Armco and Mraz were decided under Maryland law. The meaning of Cincinnati's policy must be determined by application of South Carolina law. Nevertheless, the district court properly concluded that its decision should follow the reasoning of Armco and Mraz. We perceive no material distinctions between the South Carolina and Maryland laws in the construction and interpretation of insurance policies that should cause us to deviate from Armco and Mraz. Absent ambiguity, in South Carolina the language of an insurance policy is given its plain, ordinary, and popular meaning. Sloan Construction Co. v. Central Nat'l Ins. Co., 269 S.C. 183, 185, 236 S.E.2d 818, 819 (1977). Similarly, in Maryland words of an insurance contract are to be given their customary and normal meaning. National Grange Mutual Ins. Co. v. Pinkney, 284 Md. 694, 399 A.2d 877, 882 (Md.1979).

[*~981]6

In the insurance context the word "damages" is not ambiguous. It means legal damages. Northeastern Pharmaceutical, 842 F.2d at 985-87; Armco, 822 F.2d at 1352. As a general rule comprehensive general liability policies do not extend coverage to claims for equitable relief.
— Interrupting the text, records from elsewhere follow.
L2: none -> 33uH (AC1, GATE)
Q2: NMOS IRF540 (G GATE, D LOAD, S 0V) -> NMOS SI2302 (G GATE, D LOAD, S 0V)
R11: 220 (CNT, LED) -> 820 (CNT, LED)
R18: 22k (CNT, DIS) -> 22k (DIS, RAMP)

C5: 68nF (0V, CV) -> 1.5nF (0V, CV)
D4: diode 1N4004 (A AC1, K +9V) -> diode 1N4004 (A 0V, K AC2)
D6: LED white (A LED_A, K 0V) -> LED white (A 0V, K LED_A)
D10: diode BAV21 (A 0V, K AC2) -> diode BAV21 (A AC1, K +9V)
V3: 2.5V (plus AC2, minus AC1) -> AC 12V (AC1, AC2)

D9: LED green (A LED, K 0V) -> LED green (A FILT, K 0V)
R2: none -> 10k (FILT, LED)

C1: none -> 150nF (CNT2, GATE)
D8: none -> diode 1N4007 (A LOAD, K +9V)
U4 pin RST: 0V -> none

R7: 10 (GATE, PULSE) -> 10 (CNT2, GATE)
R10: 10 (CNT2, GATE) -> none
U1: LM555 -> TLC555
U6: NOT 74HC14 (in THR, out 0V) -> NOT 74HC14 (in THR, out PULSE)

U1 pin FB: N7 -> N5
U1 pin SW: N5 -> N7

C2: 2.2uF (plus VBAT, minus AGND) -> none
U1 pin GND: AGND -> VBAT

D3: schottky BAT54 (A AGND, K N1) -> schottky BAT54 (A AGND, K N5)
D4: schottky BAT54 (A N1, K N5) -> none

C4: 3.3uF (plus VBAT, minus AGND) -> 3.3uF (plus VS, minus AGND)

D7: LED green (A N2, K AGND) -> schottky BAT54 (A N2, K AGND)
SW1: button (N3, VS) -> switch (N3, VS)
Northeastern Pharmaceutical, 842 F.2d at 986; Armco, 822 F.2d at 1352. We have no doubt that South Carolina law, in concert with Maryland and Missouri, would recognize that a general comprehensive liability policy which obligated the insurer to pay "all sums which the insured shall become legally obligated to pay as damages" would not cover claims for which the insured is equitably obligated to pay.

[*~980]7

Although an insurance carrier's duty to defend is broader than the coverage it affords, for reasons adequately explained in Armco, 822 F.2d at 1264, Cincinnati was not obligated to defend the action brought by the United States.

8

The judgment of the district court is affirmed.